Menjaga kesempurnaan ibadah puasa Ramadan menjadi prioritas umat Muslim. Agar ibadah puasa dianggap sah, penting untuk menghindari segala hal yang berpotensi membatalkannya. Berdasarkan literatur Fathul Qarib karya Syekh Ibnu Qasim Al-Ghazi, terdapat 10 hal utama yang dapat membatalkan puasa seseorang.
Rincian Hal yang Membatalkan Puasa
- Masuknya Sesuatu ke Tubuh Melalui Lubang Tubuh: Ini mencakup memasukkan makanan atau minuman melalui mulut, memasukkan cotton buds ke telinga, atau memasukkan sesuatu ke dalam qubul dan dubur saat dalam kondisi sadar dan tidak lupa.
- Masuknya Sesuatu Melalui Luka: Memasukkan obat atau zat lain ke dalam tubuh melalui luka di kepala yang sampai ke selaput otak juga membatalkan puasa.
- Huqnah: Memasukkan obat melalui anus atau alat kelamin.
- Sengaja Muntah: Tindakan yang disengaja untuk memicu muntah, seperti memasukkan jari ke mulut hingga merasa pusing atau berolahraga berlebihan hingga muntah.
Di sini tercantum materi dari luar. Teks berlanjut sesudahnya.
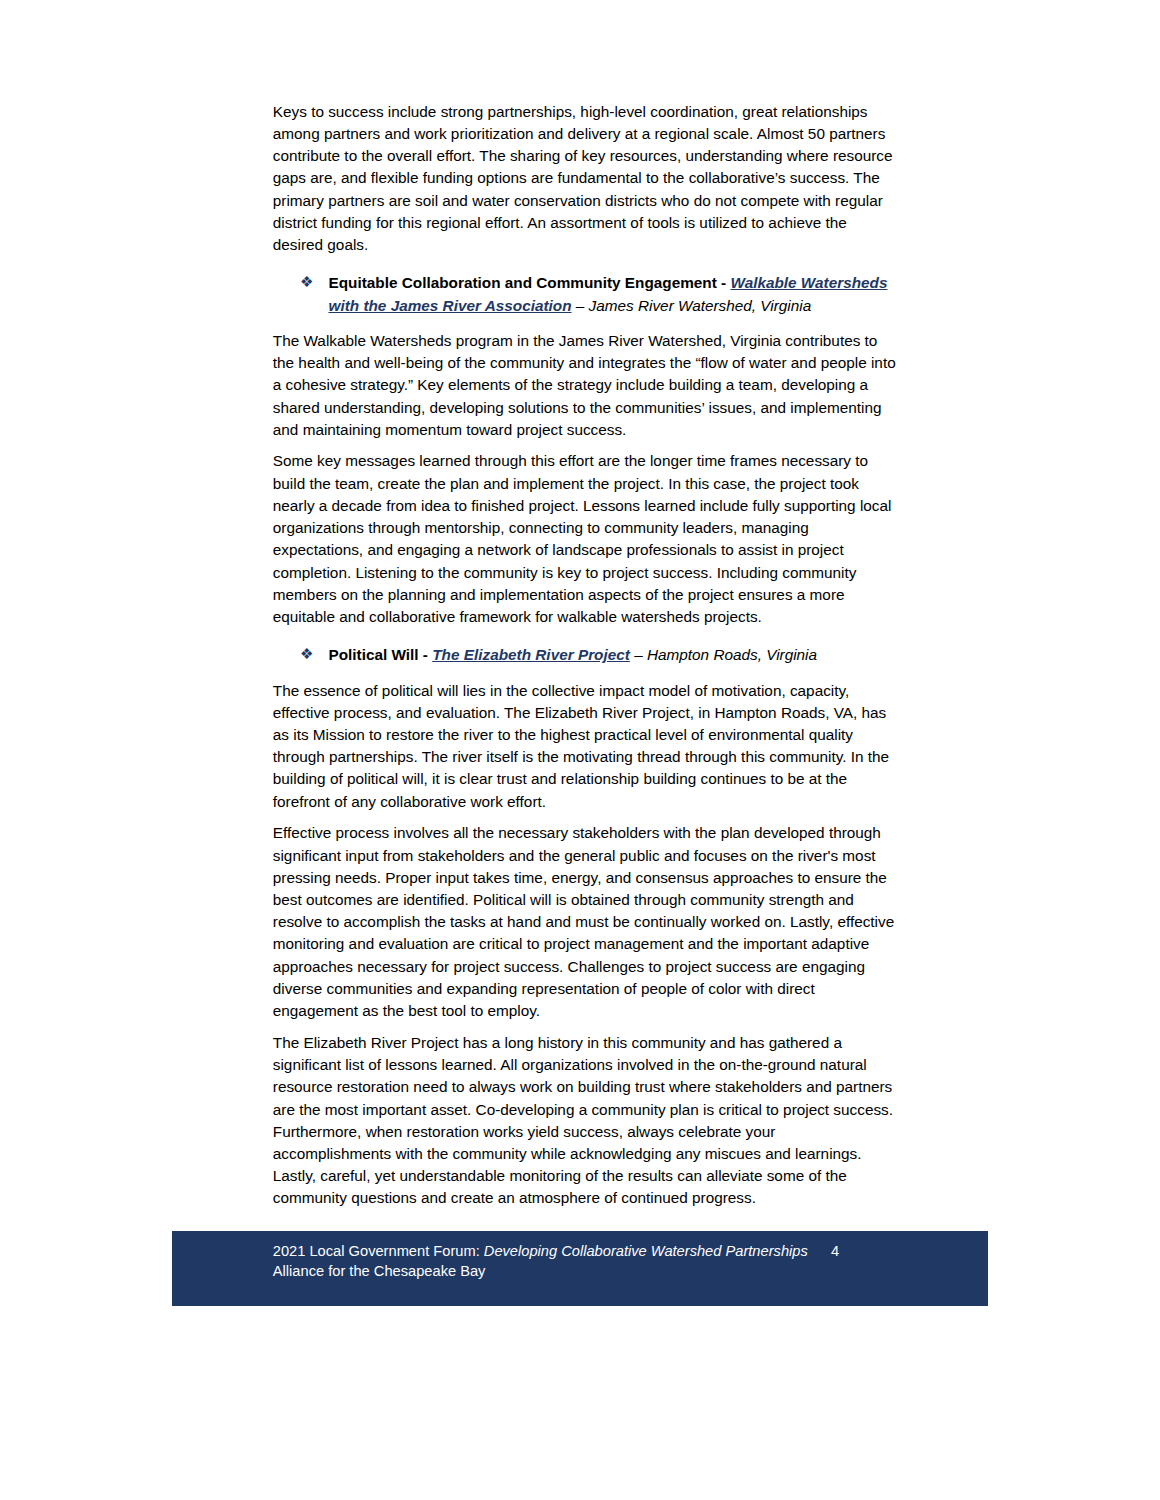Keys to success include strong partnerships, high-level coordination, great relationships among partners and work prioritization and delivery at a regional scale. Almost 50 partners contribute to the overall effort. The sharing of key resources, understanding where resource gaps are, and flexible funding options are fundamental to the collaborative’s success. The primary partners are soil and water conservation districts who do not compete with regular district funding for this regional effort. An assortment of tools is utilized to achieve the desired goals.
❖
Equitable Collaboration and Community Engagement - Walkable Watersheds with the James River Association – James River Watershed, Virginia
The Walkable Watersheds program in the James River Watershed, Virginia contributes to the health and well-being of the community and integrates the “flow of water and people into a cohesive strategy.” Key elements of the strategy include building a team, developing a shared understanding, developing solutions to the communities’ issues, and implementing and maintaining momentum toward project success.
Some key messages learned through this effort are the longer time frames necessary to build the team, create the plan and implement the project. In this case, the project took nearly a decade from idea to finished project. Lessons learned include fully supporting local organizations through mentorship, connecting to community leaders, managing expectations, and engaging a network of landscape professionals to assist in project completion. Listening to the community is key to project success. Including community members on the planning and implementation aspects of the project ensures a more equitable and collaborative framework for walkable watersheds projects.
❖
Political Will - The Elizabeth River Project – Hampton Roads, Virginia
The essence of political will lies in the collective impact model of motivation, capacity, effective process, and evaluation. The Elizabeth River Project, in Hampton Roads, VA, has as its Mission to restore the river to the highest practical level of environmental quality through partnerships. The river itself is the motivating thread through this community. In the building of political will, it is clear trust and relationship building continues to be at the forefront of any collaborative work effort.
Effective process involves all the necessary stakeholders with the plan developed through significant input from stakeholders and the general public and focuses on the river's most pressing needs. Proper input takes time, energy, and consensus approaches to ensure the best outcomes are identified. Political will is obtained through community strength and resolve to accomplish the tasks at hand and must be continually worked on. Lastly, effective monitoring and evaluation are critical to project management and the important adaptive approaches necessary for project success. Challenges to project success are engaging diverse communities and expanding representation of people of color with direct engagement as the best tool to employ.
The Elizabeth River Project has a long history in this community and has gathered a significant list of lessons learned. All organizations involved in the on-the-ground natural resource restoration need to always work on building trust where stakeholders and partners are the most important asset. Co-developing a community plan is critical to project success. Furthermore, when restoration works yield success, always celebrate your accomplishments with the community while acknowledging any miscues and learnings. Lastly, careful, yet understandable monitoring of the results can alleviate some of the community questions and create an atmosphere of continued progress.
2021 Local Government Forum: Developing Collaborative Watershed Partnerships Alliance for the Chesapeake Bay 4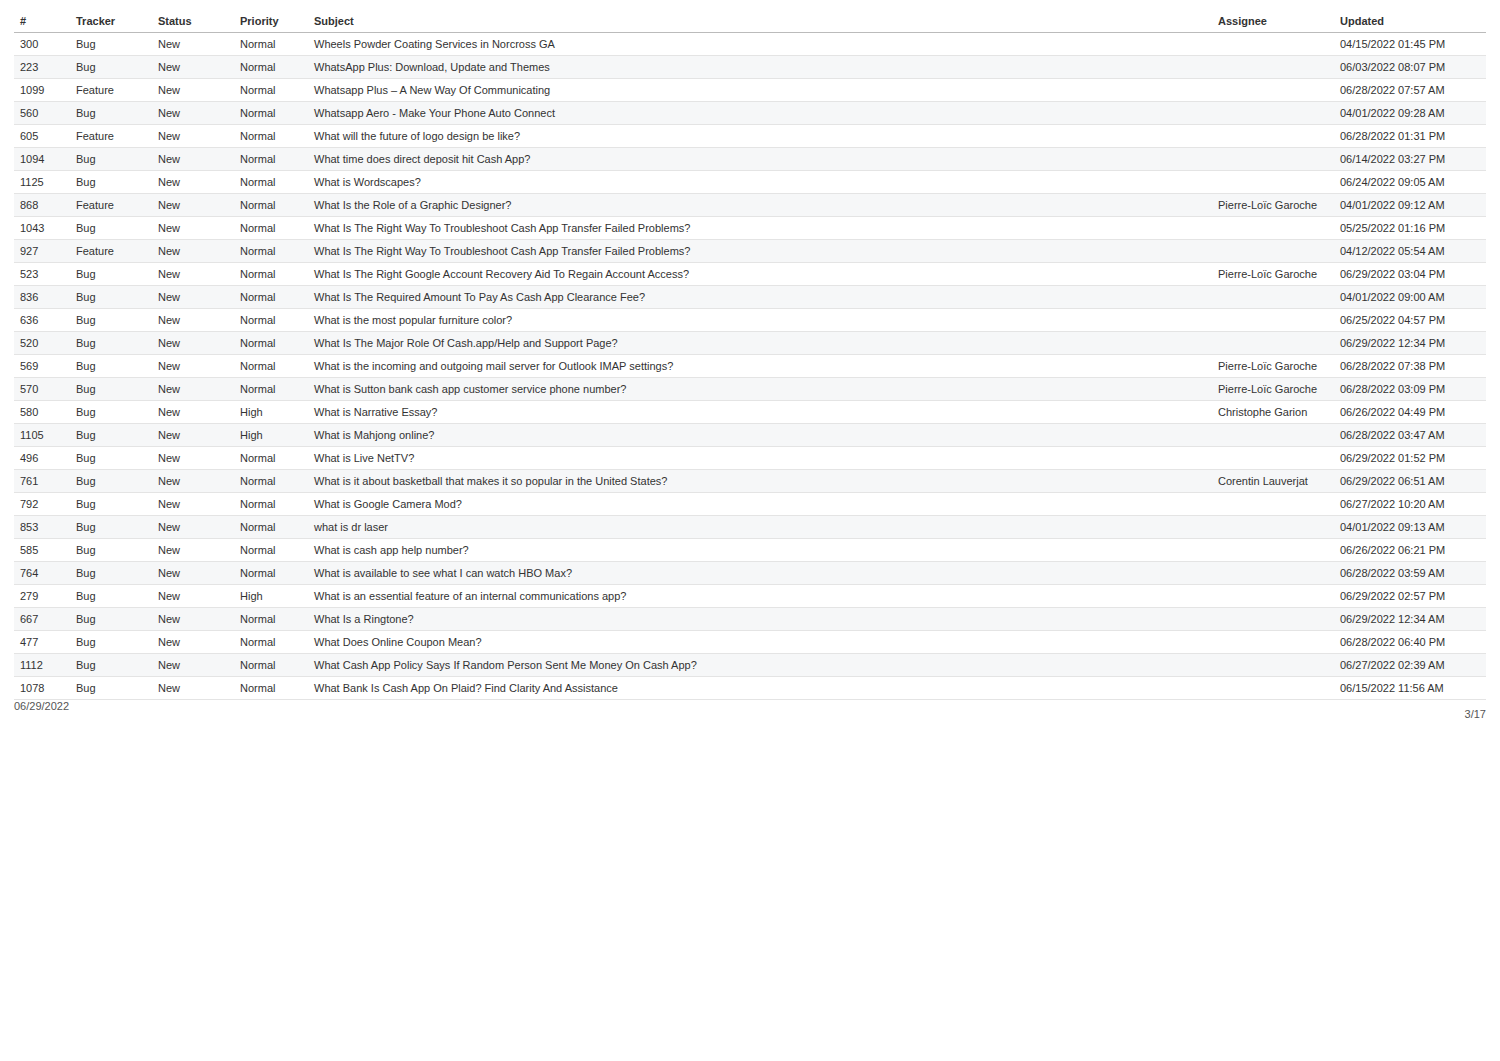| # | Tracker | Status | Priority | Subject | Assignee | Updated |
| --- | --- | --- | --- | --- | --- | --- |
| 300 | Bug | New | Normal | Wheels Powder Coating Services in Norcross GA | | 04/15/2022 01:45 PM |
| 223 | Bug | New | Normal | WhatsApp Plus: Download, Update and Themes | | 06/03/2022 08:07 PM |
| 1099 | Feature | New | Normal | Whatsapp Plus – A New Way Of Communicating | | 06/28/2022 07:57 AM |
| 560 | Bug | New | Normal | Whatsapp Aero - Make Your Phone Auto Connect | | 04/01/2022 09:28 AM |
| 605 | Feature | New | Normal | What will the future of logo design be like? | | 06/28/2022 01:31 PM |
| 1094 | Bug | New | Normal | What time does direct deposit hit Cash App? | | 06/14/2022 03:27 PM |
| 1125 | Bug | New | Normal | What is Wordscapes? | | 06/24/2022 09:05 AM |
| 868 | Feature | New | Normal | What Is the Role of a Graphic Designer? | Pierre-Loïc Garoche | 04/01/2022 09:12 AM |
| 1043 | Bug | New | Normal | What Is The Right Way To Troubleshoot Cash App Transfer Failed Problems? | | 05/25/2022 01:16 PM |
| 927 | Feature | New | Normal | What Is The Right Way To Troubleshoot Cash App Transfer Failed Problems? | | 04/12/2022 05:54 AM |
| 523 | Bug | New | Normal | What Is The Right Google Account Recovery Aid To Regain Account Access? | Pierre-Loïc Garoche | 06/29/2022 03:04 PM |
| 836 | Bug | New | Normal | What Is The Required Amount To Pay As Cash App Clearance Fee? | | 04/01/2022 09:00 AM |
| 636 | Bug | New | Normal | What is the most popular furniture color? | | 06/25/2022 04:57 PM |
| 520 | Bug | New | Normal | What Is The Major Role Of Cash.app/Help and Support Page? | | 06/29/2022 12:34 PM |
| 569 | Bug | New | Normal | What is the incoming and outgoing mail server for Outlook IMAP settings? | Pierre-Loïc Garoche | 06/28/2022 07:38 PM |
| 570 | Bug | New | Normal | What is Sutton bank cash app customer service phone number? | Pierre-Loïc Garoche | 06/28/2022 03:09 PM |
| 580 | Bug | New | High | What is Narrative Essay? | Christophe Garion | 06/26/2022 04:49 PM |
| 1105 | Bug | New | High | What is Mahjong online? | | 06/28/2022 03:47 AM |
| 496 | Bug | New | Normal | What is Live NetTV? | | 06/29/2022 01:52 PM |
| 761 | Bug | New | Normal | What is it about basketball that makes it so popular in the United States? | Corentin Lauverjat | 06/29/2022 06:51 AM |
| 792 | Bug | New | Normal | What is Google Camera Mod? | | 06/27/2022 10:20 AM |
| 853 | Bug | New | Normal | what is dr laser | | 04/01/2022 09:13 AM |
| 585 | Bug | New | Normal | What is cash app help number? | | 06/26/2022 06:21 PM |
| 764 | Bug | New | Normal | What is available to see what I can watch HBO Max? | | 06/28/2022 03:59 AM |
| 279 | Bug | New | High | What is an essential feature of an internal communications app? | | 06/29/2022 02:57 PM |
| 667 | Bug | New | Normal | What Is a Ringtone? | | 06/29/2022 12:34 AM |
| 477 | Bug | New | Normal | What Does Online Coupon Mean? | | 06/28/2022 06:40 PM |
| 1112 | Bug | New | Normal | What Cash App Policy Says If Random Person Sent Me Money On Cash App? | | 06/27/2022 02:39 AM |
| 1078 | Bug | New | Normal | What Bank Is Cash App On Plaid? Find Clarity And Assistance | | 06/15/2022 11:56 AM |
06/29/2022
3/17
- Sengaja Berhubungan Badan: Melakukan hubungan badan secara sengaja di siang hari saat berpuasa, terutama pada bulan Ramadan, akan dikenakan sanksi kafarah yang lebih berat.
- Sengaja Mengeluarkan Mani: Onani atau masturbasi yang disengaja untuk mengeluarkan mani membatalkan puasa. Berbeda dengan mimpi basah (ihtilam) yang tidak disengaja.
- Haid dan Nifas: Bagi perempuan, mengalami haid atau nifas di siang hari saat berpuasa, meskipun sudah sahur dalam keadaan suci, akan membuat puasanya batal.
- Gila atau Hilang Akal: Kondisi gila atau hilang ingatan, baik karena ayan maupun mabuk, sepanjang hari dari menjelang Subuh hingga Magrib, akan membatalkan puasa.
- Murtad: Keluar dari agama Islam secara sengaja, meskipun tidak makan dan minum hingga Magrib, menjadikan puasa tidak sah.
Selain 10 hal tersebut, Majelis Ulama Indonesia (MUI) menambahkan tiga hal lain yang juga dapat membatalkan puasa, merujuk pada firman Allah SWT dalam Surat Al-Baqarah ayat 187.
“Dihalalkan bagimu pada malam puasa bercampur dengan istrimu. Mereka adalah pakaian bagimu dan kamu adalah pakaian bagi mereka. Allah mengetahui bahwa kamu tidak dapat menahan dirimu sendiri, tetapi Dia menerima tobatmu dan memaafkanmu. Maka, sekarang campurilah mereka dan carilah apa yang telah ditetapkan Allah bagimu. Makan dan minumlah hingga jelas bagimu (perbedaan) antara benang putih dan benang hitam, yaitu fajar. Kemudian, sempurnakanlah puasa sampai (datang) malam. Akan tetapi, jangan campuri mereka ketika kamu (dalam keadaan) beriktikaf di masjid. Itulah batas-batas (ketentuan) Allah. Maka, janganlah kamu mendekatinya. Demikianlah Allah menerangkan ayat-ayat-Nya kepada manusia agar mereka bertakwa.”
Berdasarkan ayat tersebut, tiga hal yang membatalkan puasa adalah makan, minum, dan bersenggama, yang dilarang dilakukan sejak terbit fajar hingga terbenam matahari.
Niat Puasa Ramadan
Aspek krusial lain yang menentukan keabsahan puasa adalah niat. Puasa dianggap tidak sah jika dilakukan tanpa niat yang diucapkan pada malam hari sebelum puasa dimulai. Untuk mengantisipasi kelalaian, umat Muslim dianjurkan untuk membaca niat puasa sebulan penuh pada malam pertama Ramadan.
Niat puasa sebulan penuh tersebut adalah:
نَوَيْتُ صَوْمَ جَمِيْعِ شَهْرِ رَمَضَانِ هَذِهِ السَّنَةِ تَقْلِيْدًا لِلْإِمَامِ مَالِكٍ فَرْضًا لِلهِ تَعَالَى
Artinya, “Aku niat berpuasa di sepanjang bulan Ramadhan tahun ini dengan mengikuti Imam Malik, fardhu karena Allah.”